===== MATERIAL PROVIDED
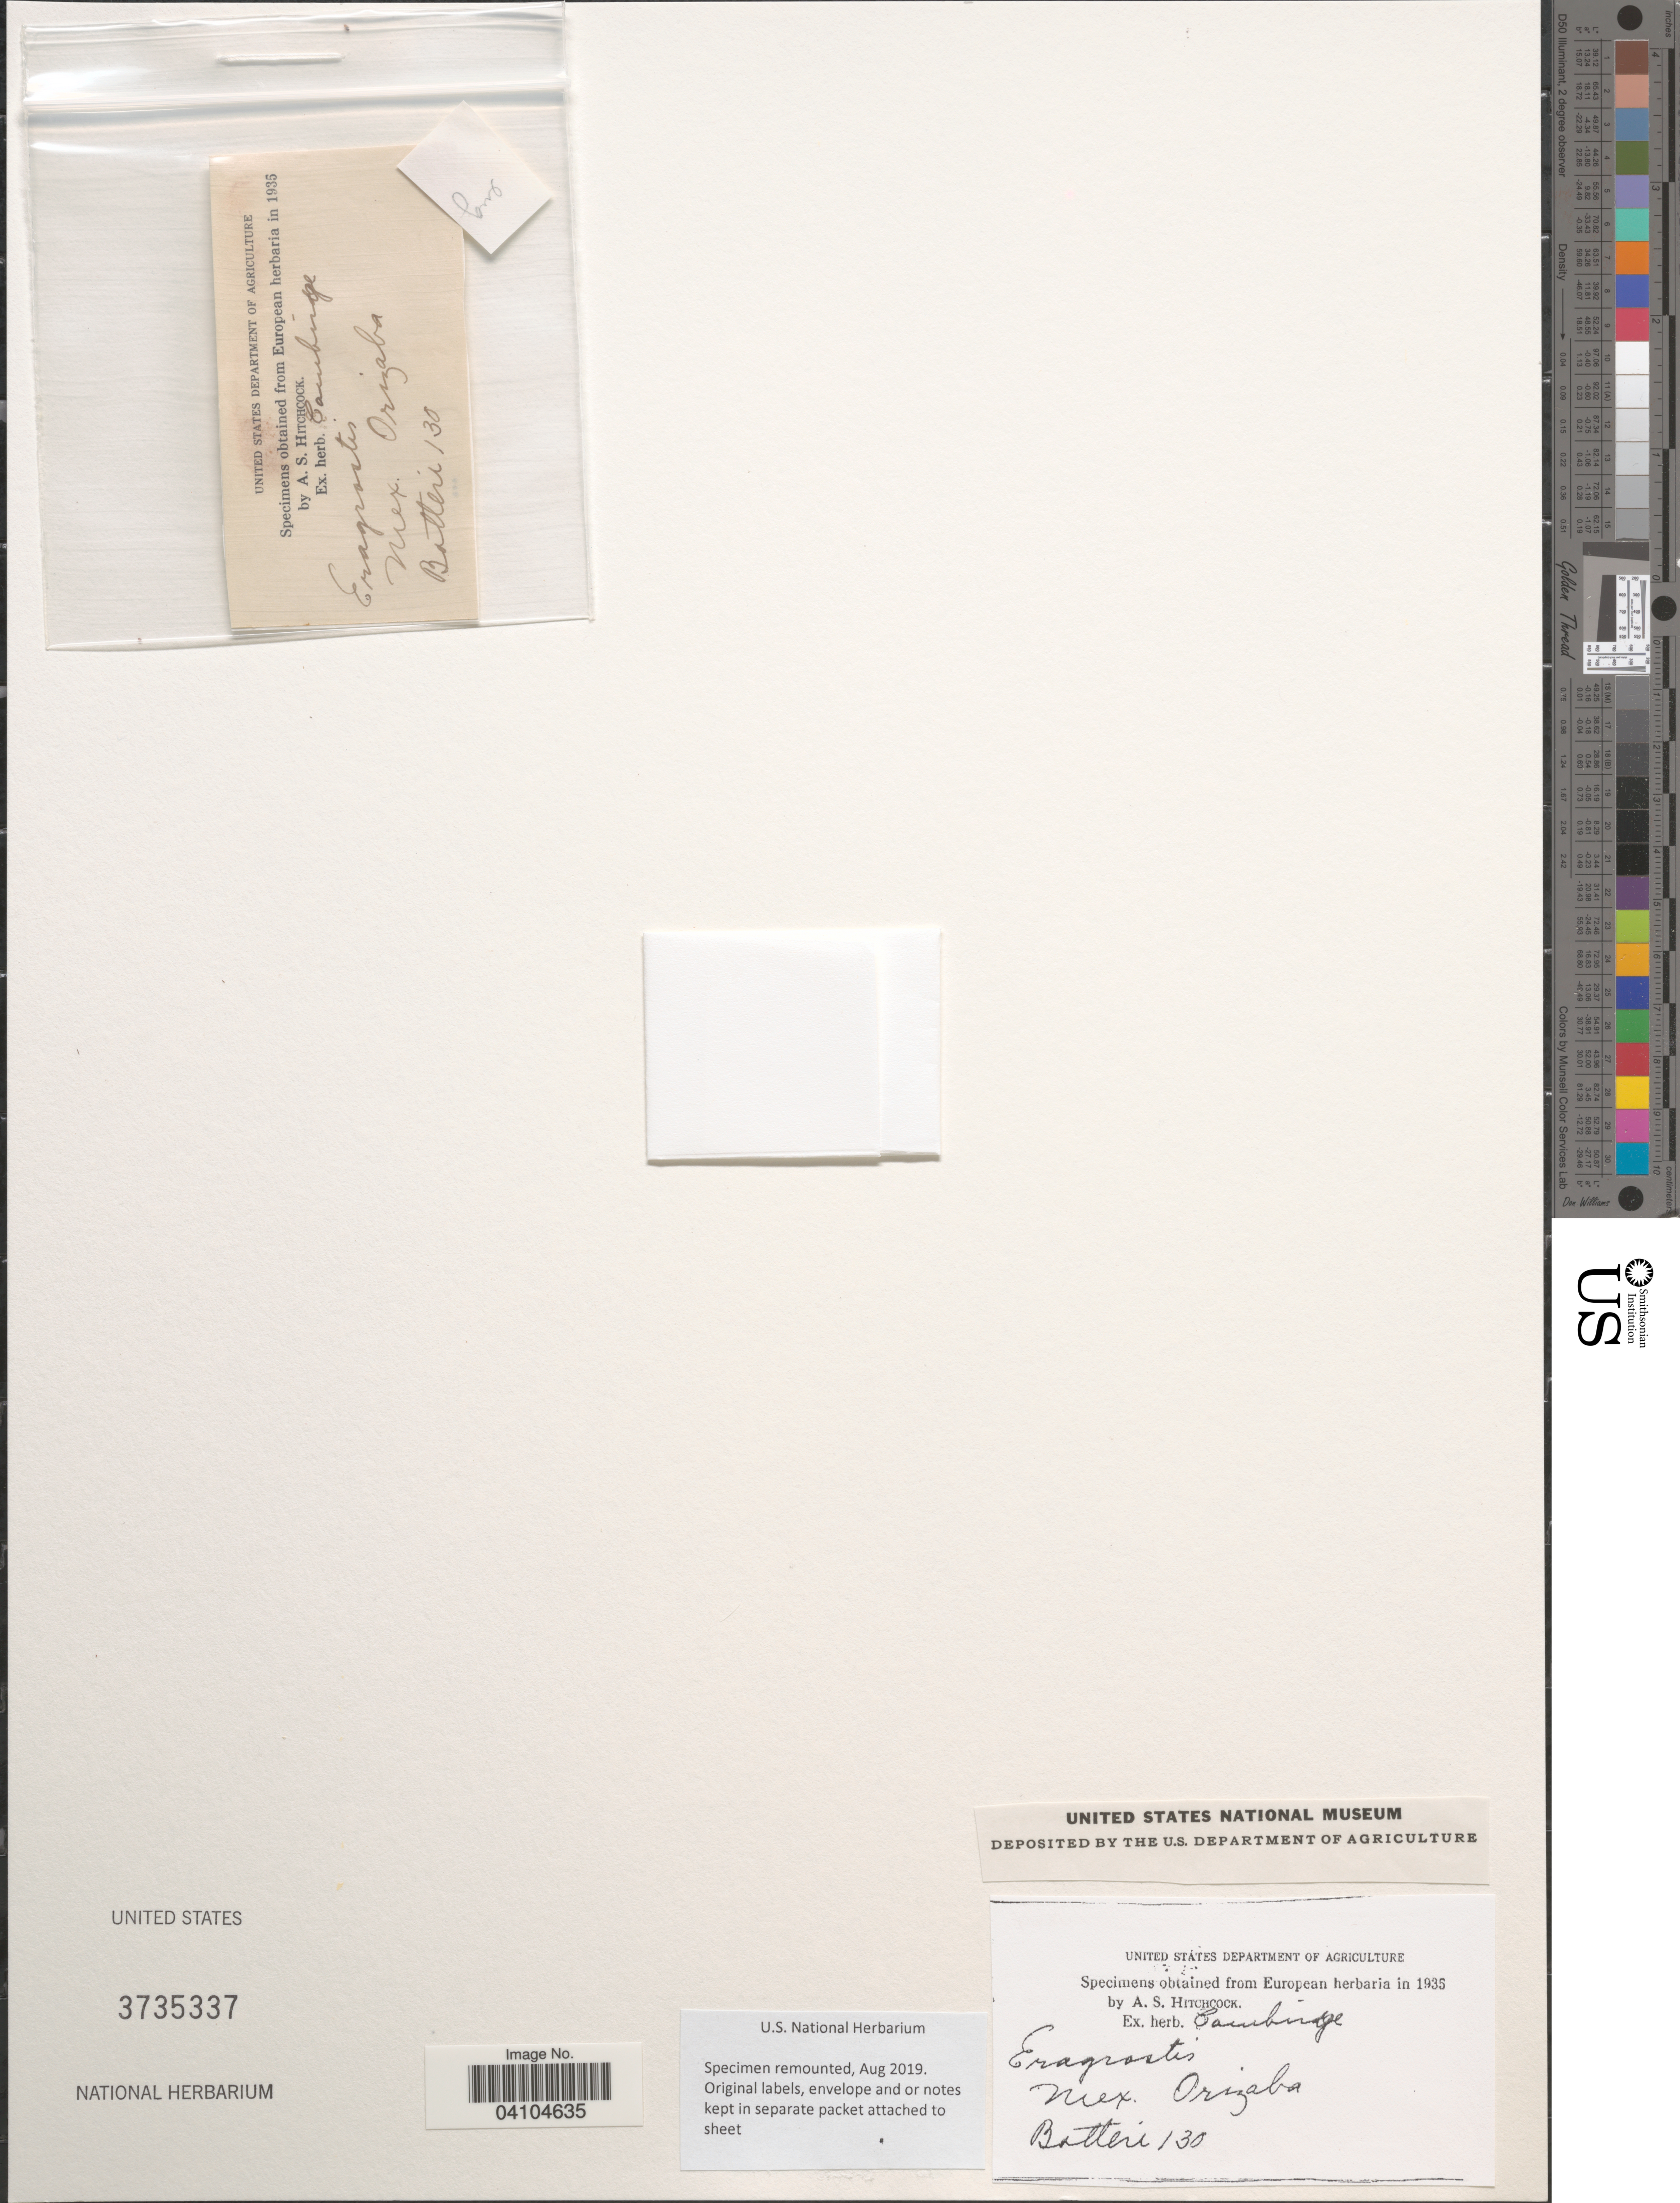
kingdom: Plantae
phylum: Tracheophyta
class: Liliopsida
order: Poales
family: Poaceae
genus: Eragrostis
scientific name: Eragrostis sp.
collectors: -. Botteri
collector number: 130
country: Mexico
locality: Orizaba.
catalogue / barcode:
==========
#### PROBLEM
Write out the material again with "locality" switched to "place" and everything else left as is. Omit the pictures.

#### ANSWER
kingdom: Plantae
phylum: Tracheophyta
class: Liliopsida
order: Poales
family: Poaceae
genus: Eragrostis
scientific name: Eragrostis sp.
collectors: -. Botteri
collector number: 130
country: Mexico
place: Orizaba.
catalogue / barcode:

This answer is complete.